I think that your argument also runs into even more problems if we step outside the long running quagmire of illusions and into Charm Person or Banishment or Wall of Stone. I mean, you can continue to pick examples that fall into those grey areas or negotiations that I mentioned in my post, but that doesn't remove the strong examples like these from still being there. In other words, my point isn't invalidated by an example that shows it incorrect -- it's only invalidated if there's a majority of such examples such that the point becomes an exception.

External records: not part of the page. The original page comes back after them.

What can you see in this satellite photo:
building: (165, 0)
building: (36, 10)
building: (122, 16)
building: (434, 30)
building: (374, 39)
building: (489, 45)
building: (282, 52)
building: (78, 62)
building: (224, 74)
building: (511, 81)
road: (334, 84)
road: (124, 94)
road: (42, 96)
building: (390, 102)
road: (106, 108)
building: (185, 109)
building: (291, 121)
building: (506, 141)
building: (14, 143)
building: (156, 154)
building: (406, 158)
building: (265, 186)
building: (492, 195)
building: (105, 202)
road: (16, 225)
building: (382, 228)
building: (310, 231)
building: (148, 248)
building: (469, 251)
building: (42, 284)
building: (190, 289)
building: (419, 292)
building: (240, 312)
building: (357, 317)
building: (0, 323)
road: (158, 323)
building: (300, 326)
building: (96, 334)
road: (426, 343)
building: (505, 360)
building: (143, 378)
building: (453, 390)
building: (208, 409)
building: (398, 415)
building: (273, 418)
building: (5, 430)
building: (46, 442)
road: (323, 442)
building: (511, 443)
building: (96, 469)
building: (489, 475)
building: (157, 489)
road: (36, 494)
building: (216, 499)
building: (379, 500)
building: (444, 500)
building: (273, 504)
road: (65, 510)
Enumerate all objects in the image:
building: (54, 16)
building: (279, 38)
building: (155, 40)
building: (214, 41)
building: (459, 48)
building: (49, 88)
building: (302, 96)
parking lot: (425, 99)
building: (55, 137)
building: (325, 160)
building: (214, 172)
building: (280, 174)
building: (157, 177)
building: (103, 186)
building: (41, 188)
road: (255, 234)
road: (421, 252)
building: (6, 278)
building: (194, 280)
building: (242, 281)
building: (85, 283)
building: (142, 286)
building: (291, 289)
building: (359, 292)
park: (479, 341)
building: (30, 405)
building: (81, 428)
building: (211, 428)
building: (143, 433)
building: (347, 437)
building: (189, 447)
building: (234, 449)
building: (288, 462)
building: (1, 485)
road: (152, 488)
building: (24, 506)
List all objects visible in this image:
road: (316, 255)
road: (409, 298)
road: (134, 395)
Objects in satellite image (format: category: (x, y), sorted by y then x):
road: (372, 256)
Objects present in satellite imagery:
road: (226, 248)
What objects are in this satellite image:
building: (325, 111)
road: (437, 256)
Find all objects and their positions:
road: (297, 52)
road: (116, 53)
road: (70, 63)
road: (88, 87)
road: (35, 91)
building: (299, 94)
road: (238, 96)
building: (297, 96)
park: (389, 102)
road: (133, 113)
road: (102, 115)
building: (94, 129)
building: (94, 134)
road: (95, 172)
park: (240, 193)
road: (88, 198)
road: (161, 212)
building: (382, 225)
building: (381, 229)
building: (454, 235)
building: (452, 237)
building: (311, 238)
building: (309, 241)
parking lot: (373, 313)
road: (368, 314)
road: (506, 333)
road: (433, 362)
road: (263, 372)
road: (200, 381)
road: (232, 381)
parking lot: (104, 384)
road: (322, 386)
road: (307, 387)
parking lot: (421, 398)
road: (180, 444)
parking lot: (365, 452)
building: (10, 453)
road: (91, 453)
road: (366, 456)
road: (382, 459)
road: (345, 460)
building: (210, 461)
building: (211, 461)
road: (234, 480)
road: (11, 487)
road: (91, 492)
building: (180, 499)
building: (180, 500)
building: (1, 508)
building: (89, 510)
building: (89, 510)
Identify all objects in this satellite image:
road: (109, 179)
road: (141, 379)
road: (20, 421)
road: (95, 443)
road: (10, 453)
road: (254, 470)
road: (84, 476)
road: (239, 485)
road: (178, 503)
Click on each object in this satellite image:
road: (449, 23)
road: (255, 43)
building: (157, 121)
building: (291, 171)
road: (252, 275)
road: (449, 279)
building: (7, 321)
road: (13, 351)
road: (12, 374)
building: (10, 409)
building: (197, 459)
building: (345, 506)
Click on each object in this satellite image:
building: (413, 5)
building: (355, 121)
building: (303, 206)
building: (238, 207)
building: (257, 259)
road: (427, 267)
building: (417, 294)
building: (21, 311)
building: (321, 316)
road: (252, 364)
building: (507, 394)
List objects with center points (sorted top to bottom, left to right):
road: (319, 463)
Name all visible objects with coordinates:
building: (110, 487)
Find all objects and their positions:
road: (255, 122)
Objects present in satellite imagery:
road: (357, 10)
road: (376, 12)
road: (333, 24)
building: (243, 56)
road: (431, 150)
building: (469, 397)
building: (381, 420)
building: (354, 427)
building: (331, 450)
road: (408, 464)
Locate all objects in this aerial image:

I do not think you can make this case.
I think I DM 5e along similar lines. But one sees here that there is a gap opened up between just-any-DM and a good DM, a gap that is filled by voluminous youtube videos, supplementary products, and forum advice (and not the dmg, which no on reads because it's garbage). And maybe by extension there are ok players, "problem" players, and good players. "Good" here can have innumerable meanings, and you mention some best practices. But there is nothing hard set in the rules to ensure that a DM is good.
So why should there be trust blindly issued to GMs? Even good ones? I think I'm a pretty good GM, and I would not ever lean on "trust me" for anything in that role. I have to earn trust, even now with friends, because it takes very little to break trust. I have friends that I will play with but would never, ever let GM for me. They aren't breaking rule 0 when they game, either (I mean, how can you?), but I don't trust them to do the job. I'm sure others would be just fine in their games.
 

overgeeked

B/X Known World
Is there really any difference between pixel hunting and glossing over unimportant details when it comes to portraying, exploring and developing a character? I can't see any.
Those things are literally opposites so we must be defining these things entirely differently. Flesh this out and try to explain more of what you mean.
 

Ovinomancer

No flips for you!
How is Force applied differently when a spell is being adjudicated compared to a Feat?
I don't understand your question? Generally, feats do not allow for narrative control the same way spells do, but rather enhance or specially enable an existing ability. If Opportunity Attacks are not narrative control Sentinel granting you one and specially empowering it doesn't either. On the other hand, spells can do things like turn an enemy into an ally, or create a wall of stone, or alter reality to specification. The scope to change the narrative with spells far exceeds what feats can do.